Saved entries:

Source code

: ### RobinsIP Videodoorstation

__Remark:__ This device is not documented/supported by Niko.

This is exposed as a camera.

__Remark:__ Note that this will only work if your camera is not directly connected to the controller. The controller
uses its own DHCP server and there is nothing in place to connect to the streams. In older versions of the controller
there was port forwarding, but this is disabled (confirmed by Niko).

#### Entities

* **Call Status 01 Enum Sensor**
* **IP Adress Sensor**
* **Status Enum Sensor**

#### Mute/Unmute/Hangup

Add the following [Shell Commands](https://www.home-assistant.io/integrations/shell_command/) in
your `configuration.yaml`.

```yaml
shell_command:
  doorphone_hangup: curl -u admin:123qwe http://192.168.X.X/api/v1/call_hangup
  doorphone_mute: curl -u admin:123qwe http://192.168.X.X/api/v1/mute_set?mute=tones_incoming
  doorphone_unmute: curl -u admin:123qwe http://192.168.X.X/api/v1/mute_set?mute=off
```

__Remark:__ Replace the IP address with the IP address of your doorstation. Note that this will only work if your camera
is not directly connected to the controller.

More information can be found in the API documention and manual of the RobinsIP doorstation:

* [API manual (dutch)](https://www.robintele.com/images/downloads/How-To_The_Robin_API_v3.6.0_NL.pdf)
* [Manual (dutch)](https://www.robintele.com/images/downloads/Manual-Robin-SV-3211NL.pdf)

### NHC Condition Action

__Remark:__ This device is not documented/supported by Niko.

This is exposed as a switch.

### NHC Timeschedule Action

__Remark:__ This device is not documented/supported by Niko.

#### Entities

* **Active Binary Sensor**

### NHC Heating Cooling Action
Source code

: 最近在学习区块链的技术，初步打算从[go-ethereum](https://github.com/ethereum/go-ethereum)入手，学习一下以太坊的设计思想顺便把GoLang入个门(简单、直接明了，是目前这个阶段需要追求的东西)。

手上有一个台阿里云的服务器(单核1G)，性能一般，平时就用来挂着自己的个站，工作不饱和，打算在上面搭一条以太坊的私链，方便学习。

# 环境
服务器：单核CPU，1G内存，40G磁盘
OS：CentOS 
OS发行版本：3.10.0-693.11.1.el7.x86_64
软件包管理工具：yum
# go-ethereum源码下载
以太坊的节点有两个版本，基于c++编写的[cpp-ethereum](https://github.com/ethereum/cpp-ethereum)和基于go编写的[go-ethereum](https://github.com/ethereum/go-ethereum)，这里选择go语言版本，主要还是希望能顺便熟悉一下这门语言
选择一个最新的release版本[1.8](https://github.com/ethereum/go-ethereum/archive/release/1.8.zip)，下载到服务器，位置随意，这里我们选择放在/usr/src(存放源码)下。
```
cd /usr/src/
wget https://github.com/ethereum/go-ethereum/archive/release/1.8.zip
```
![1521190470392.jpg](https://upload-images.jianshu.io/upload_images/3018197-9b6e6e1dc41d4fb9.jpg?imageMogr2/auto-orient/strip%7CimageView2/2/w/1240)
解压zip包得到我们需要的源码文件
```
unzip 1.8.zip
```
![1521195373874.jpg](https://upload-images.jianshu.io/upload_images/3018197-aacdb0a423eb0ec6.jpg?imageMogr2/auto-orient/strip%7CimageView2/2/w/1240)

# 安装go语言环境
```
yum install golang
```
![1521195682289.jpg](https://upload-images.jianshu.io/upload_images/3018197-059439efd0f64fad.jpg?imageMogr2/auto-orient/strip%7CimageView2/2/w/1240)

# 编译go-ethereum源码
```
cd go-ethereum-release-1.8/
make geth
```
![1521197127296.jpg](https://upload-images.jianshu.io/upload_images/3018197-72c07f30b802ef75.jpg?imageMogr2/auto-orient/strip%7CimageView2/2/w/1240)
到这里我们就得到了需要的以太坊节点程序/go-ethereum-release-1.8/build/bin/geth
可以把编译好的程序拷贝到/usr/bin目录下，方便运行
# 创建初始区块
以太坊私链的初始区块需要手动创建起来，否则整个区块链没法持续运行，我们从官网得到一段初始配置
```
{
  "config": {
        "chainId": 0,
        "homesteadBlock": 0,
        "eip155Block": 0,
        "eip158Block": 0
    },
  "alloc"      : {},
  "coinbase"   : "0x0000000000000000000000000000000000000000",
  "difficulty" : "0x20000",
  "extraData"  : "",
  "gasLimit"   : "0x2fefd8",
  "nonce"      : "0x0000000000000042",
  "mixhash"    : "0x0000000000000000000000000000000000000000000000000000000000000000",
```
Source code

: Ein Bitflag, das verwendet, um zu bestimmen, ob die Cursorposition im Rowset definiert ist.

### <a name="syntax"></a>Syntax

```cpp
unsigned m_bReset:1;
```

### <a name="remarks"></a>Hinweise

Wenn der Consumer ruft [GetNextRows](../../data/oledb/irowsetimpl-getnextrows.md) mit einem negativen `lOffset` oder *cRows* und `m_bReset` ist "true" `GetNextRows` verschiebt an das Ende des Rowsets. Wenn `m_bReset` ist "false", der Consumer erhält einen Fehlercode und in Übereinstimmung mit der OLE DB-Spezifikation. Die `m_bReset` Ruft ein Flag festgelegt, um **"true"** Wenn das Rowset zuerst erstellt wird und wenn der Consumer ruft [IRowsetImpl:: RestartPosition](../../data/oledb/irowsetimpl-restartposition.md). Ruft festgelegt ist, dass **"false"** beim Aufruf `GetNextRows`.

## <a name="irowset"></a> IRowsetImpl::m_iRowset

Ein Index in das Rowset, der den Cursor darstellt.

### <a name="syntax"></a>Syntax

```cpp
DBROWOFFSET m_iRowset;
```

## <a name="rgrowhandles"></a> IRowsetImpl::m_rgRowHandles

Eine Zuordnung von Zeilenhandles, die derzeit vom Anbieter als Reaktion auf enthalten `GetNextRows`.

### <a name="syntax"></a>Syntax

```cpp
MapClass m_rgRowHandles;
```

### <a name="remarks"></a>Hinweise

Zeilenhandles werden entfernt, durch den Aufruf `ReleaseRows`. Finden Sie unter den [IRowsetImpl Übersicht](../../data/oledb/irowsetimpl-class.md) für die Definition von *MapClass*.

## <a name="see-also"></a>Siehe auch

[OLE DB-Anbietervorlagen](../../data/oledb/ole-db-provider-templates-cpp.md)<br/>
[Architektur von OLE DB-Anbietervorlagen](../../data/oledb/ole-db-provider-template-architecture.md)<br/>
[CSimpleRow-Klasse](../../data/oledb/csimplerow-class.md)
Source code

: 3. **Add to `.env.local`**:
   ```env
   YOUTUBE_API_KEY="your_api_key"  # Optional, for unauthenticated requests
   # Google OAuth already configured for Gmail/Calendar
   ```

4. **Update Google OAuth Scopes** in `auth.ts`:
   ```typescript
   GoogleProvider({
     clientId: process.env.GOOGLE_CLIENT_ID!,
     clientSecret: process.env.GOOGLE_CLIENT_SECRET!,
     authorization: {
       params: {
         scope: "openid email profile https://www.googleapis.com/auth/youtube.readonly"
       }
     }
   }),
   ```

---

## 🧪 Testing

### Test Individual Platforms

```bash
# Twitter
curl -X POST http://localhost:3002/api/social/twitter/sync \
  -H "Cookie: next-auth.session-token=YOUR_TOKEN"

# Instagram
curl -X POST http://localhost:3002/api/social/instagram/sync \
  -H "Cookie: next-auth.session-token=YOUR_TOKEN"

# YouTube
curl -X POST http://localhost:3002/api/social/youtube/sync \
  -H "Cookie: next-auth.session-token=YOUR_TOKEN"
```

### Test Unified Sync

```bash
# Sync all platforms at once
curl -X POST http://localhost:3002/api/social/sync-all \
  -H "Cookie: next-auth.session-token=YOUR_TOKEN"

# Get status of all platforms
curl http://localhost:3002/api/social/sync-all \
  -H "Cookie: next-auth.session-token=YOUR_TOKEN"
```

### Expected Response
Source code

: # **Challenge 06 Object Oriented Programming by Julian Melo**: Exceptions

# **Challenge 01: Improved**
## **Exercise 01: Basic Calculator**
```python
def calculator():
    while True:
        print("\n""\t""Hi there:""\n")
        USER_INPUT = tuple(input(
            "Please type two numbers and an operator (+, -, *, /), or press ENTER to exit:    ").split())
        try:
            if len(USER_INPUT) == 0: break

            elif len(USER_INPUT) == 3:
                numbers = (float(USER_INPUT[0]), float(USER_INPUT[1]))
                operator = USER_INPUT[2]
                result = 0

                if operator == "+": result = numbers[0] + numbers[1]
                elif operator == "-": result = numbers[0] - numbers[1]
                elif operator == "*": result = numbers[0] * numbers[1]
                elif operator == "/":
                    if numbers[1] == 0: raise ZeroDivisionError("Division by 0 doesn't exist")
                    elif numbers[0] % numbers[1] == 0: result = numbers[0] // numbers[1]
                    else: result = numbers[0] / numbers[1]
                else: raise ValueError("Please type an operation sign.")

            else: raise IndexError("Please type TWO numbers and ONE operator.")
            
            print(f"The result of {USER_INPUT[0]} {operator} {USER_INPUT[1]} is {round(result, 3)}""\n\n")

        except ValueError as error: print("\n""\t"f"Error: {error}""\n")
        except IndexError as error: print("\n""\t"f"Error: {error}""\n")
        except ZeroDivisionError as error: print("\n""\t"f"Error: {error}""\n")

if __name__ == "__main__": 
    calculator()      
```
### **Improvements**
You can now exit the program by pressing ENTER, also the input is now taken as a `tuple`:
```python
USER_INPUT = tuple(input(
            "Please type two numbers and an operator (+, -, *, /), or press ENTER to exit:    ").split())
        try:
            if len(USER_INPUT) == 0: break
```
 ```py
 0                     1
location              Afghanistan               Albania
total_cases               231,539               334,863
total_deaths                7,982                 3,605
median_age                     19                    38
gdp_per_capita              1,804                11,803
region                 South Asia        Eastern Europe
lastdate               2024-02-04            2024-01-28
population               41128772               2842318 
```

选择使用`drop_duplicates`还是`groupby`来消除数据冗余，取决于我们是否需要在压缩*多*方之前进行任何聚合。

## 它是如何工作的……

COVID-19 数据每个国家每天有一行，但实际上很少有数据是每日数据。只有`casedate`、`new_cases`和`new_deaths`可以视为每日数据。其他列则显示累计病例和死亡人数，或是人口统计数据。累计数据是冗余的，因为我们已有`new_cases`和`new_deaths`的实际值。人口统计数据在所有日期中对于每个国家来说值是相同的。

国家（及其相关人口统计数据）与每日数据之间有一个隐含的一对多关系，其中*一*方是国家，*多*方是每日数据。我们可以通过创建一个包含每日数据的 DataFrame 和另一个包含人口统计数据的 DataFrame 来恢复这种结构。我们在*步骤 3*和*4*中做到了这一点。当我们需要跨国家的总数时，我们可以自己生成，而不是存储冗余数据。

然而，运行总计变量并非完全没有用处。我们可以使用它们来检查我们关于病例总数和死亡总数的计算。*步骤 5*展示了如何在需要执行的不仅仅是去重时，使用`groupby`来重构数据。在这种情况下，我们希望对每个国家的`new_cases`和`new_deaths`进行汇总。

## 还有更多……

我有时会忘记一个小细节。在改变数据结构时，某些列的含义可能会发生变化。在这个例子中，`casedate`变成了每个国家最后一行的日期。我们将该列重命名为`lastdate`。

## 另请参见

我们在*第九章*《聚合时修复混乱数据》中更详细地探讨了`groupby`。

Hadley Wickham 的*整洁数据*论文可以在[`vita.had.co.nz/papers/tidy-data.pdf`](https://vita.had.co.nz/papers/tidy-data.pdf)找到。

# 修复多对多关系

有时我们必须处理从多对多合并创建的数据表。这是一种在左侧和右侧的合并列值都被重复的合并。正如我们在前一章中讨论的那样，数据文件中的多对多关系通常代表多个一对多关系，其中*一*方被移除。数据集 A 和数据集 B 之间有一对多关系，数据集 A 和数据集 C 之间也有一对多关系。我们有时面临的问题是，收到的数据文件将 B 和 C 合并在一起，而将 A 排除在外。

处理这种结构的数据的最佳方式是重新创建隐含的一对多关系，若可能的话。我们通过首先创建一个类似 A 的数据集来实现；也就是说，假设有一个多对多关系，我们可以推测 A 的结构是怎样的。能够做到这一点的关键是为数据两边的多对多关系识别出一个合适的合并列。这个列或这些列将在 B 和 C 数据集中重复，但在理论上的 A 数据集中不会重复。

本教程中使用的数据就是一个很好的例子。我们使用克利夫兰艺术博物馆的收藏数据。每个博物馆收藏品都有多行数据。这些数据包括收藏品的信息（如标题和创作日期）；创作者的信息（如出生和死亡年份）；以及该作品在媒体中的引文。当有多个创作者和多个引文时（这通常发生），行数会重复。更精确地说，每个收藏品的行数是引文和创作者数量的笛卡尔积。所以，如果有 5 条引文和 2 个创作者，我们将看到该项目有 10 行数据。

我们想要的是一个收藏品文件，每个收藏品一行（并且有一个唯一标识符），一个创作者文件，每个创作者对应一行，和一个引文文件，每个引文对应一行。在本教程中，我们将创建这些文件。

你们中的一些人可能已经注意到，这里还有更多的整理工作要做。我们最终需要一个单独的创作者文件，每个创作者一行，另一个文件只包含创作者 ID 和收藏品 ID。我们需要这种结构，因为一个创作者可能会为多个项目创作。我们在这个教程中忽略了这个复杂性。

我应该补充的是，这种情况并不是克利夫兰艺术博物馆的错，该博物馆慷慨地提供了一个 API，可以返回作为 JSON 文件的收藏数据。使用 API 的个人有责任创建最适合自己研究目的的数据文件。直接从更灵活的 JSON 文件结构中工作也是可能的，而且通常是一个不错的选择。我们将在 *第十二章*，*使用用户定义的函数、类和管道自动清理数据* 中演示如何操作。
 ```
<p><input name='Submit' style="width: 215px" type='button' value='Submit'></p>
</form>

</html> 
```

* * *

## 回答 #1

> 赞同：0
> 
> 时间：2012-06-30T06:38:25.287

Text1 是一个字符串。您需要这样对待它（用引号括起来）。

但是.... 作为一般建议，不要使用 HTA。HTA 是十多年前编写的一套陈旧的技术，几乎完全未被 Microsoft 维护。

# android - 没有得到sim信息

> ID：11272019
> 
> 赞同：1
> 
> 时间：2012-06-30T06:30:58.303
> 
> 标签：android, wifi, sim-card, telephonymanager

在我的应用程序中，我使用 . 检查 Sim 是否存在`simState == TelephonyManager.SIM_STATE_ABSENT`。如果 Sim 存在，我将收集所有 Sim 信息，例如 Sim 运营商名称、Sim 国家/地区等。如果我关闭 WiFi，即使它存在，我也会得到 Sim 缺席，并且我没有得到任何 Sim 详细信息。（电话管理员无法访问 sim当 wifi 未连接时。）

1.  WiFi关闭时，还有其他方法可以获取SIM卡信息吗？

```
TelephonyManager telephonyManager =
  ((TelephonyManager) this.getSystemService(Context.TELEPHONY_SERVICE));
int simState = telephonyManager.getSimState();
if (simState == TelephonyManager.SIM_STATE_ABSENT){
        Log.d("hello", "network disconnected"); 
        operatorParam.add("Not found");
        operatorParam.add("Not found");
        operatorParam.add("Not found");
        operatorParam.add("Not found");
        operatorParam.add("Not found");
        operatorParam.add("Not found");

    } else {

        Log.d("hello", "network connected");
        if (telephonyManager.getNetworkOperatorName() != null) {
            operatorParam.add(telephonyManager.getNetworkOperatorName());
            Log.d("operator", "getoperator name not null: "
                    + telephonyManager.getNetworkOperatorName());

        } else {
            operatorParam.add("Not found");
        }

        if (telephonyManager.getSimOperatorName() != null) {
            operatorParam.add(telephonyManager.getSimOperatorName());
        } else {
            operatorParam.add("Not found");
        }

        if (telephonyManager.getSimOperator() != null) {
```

▶ [WHAT NEEDS TO BE DONE]
With "also" as the string to match, show every line of the entries above that has it.

▶ [EXERCISE RESULT]
## <a name="see-also"></a>Siehe auch
You can now exit the program by pressing ENTER, also the input is now taken as a `tuple`:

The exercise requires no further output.